[ЦИТИРУЕМЫЙ ОТРЫВОК]
Чтобы в полной мере оценить это заявление, надо знать, что Лавочкин в состоянии даже самого сильного гнева обычно говорил проштрафившемуся сотруднику нечто вроде:
— Имейте в виду: я вас очень ругаю!
Или — в порядке наивысшей степени разноса:
— Вы — опасный человек!
Так что «техническое капитулянтство» в его устах следовало расценивать как ругательство весьма сильное...
* * *
Прошло еще несколько лет. Уже были построены и успешно залетали не только над испытательными аэродромами, но и в строевых частях первые отечественные реактивные истребители, созданные в конструкторских бюро, руководимых А. И. Микояном и М. И. Гуревичем, А. С. Яковлевым, С. А. Лавочкиным. Но прямые крылья этих первенцев нашего реактивного самолетостроения ограничивали возможность проникновения в глубь «звукового барьера». Для приближения скорости полета к скорости звука нужны были новые конструктивные формы летательного аппарата, и прежде всего — стреловидное крыло.
В наши дни контуры самолета — не только военного, но и пассажирского — со стреловидным крылом хорошо знакомы всем. Небезынтересно в связи с этим вспомнить, что раньше всех в нашей стране обратилось к этой прогрессивной схеме конструкторское бюро Лавочкина. Первая же созданная им машина со стреловидным крылом успешно прошла летные испытания, но, как это часто бывает, послужила лишь для общей проверки схемы и накопления опыта. Зато один из последующих вариантов пошел, под наименованием Ла-15, в серийное производство.
Летчики строевых частей полюбили Ла-15. Это была удачная машина — легкая, маневренная, несложная в пилотировании. Кстати, на одной из ее модификаций у нас был осуществлен первый или, во всяком случае, один из первых полетов со сверхзвуковой скоростью. Говорю «один из первых» потому, что установление бесспорных приоритетов в этом деле (как и в большинстве других) довольно затруднительно: штурм звукового барьера проводился широким фронтом, и несколько летчиков-испытателей на самолетах нескольких разных типов ворвались в область сверхзвуковых скоростей почти одновременно.
Но все это было потом. А поначалу испытания первого опытного экземпляра Ла-15 пошли не очень гладко.
Ведущий летчик И. Е. Федоров обнаружил в поведении нового самолета некоторые странности. Это снова была тряска, но какая-то необычная, совсем другая по характеру, чем на том же «мыле» или каком-либо ином самолете (хотя на ограниченность ассортимента знакомых нам видов тряски уже в те годы жаловаться не приходилось). Здесь же странно было уже то, что вибрации машины не были закономерно связаны ни с определенной скоростью, ни с высотой, ни с числом оборотов двигателя или каким-нибудь иным параметром полета. Возникала она далеко не в каждом полете, причем всегда «на ровном месте» — без видимых причин. Поэтому не могло быть и речи о том, чтобы применить обычную методику исследования — намеренно вызывать вибрации, чтобы детально изучить их характер, а вслед за тем и причины (еще, если не ошибаюсь, Энгельс говорил, что овладеть явлением — означает научиться по своему желанию вызывать и прекращать его).
[/ЦИТИРУЕМЫЙ ОТРЫВОК]
[ФРАГМЕНТ МАТЕРИАЛА]
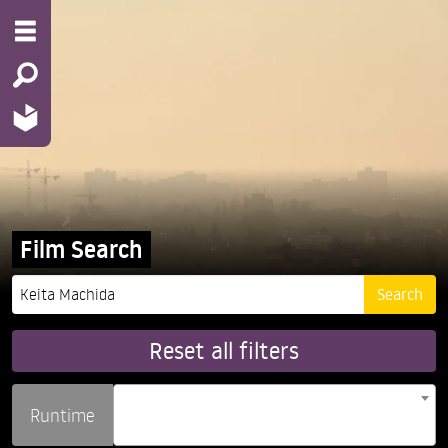
Film Search
Reset all filters
Runtime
[/ФРАГМЕНТ МАТЕРИАЛА]
## ЗАДАНИЕ 1
Ответьте по отрывку о Лавочкине:
(a) Какие слова Лавочкин говорил провинившемуся сотруднику «в порядке наивысшей степени разноса»?
(b) Под каким наименованием один из последующих вариантов машины со стреловидным крылом пошел в серийное производство?
(c) Кто был ведущим летчиком на испытаниях первого опытного экземпляра Ла-15?
## ЗАДАНИЕ 2
Перепечатайте из отрывка о Лавочкине текст от слов «В наши дни контуры» до слов «в серийное производство.» включительно.

## ОТВЕТ 1
(a) «Вы — опасный человек!»
(b) Ла-15.
(c) И. Е. Федоров.

## ОТВЕТ 2
В наши дни контуры самолета — не только военного, но и пассажирского — со стреловидным крылом хорошо знакомы всем. Небезынтересно в связи с этим вспомнить, что раньше всех в нашей стране обратилось к этой прогрессивной схеме конструкторское бюро Лавочкина. Первая же созданная им машина со стреловидным крылом успешно прошла летные испытания, но, как это часто бывает, послужила лишь для общей проверки схемы и накопления опыта. Зато один из последующих вариантов пошел, под наименованием Ла-15, в серийное производство.